The task
An exact copy of the listing is what is needed; please output it in full.

Source information
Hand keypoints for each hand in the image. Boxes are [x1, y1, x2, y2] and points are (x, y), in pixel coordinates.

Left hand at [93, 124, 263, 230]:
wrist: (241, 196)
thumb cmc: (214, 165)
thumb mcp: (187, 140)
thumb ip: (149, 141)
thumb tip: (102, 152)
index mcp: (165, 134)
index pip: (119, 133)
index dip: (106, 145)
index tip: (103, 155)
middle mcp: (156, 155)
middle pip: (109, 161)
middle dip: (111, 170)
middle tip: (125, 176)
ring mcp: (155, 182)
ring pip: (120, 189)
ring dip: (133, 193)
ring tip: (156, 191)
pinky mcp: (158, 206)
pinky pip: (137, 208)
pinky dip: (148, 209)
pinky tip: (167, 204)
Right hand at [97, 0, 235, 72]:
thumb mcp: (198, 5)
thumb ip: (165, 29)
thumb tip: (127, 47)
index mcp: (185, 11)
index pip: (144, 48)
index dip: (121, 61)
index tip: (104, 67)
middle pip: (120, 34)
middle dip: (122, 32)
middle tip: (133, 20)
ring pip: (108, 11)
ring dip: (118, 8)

Output
Hand keypoints for each hand in the image. Boxes are [x1, y1, x2, y2] and points are (x, y), in pixel coordinates.

Left hand at [93, 124, 263, 230]:
wrist: (241, 196)
thumb cmc: (214, 165)
thumb mcp: (187, 140)
thumb ip: (149, 141)
thumb tip: (102, 152)
index mcp: (165, 134)
index pip: (119, 133)
index dip: (106, 145)
index tip: (103, 155)
middle mcp: (156, 155)
middle pip: (109, 161)
middle dip: (111, 170)
middle tip: (125, 176)
ring mcp: (155, 182)
ring pip: (120, 189)
ring dip: (133, 193)
ring tip: (156, 191)
pinky mcp: (158, 206)
pinky pip: (137, 208)
pinky dip: (148, 209)
pinky tip: (167, 204)
Right hand at [97, 0, 235, 72]:
thumb mcp: (198, 5)
thumb ip: (165, 29)
thumb tip: (127, 47)
index mcp: (185, 11)
index pip: (144, 48)
index dip: (121, 61)
index tip: (104, 67)
middle pip: (120, 34)
middle dip: (122, 32)
middle tip: (133, 20)
ring pip: (108, 11)
ring dip: (118, 8)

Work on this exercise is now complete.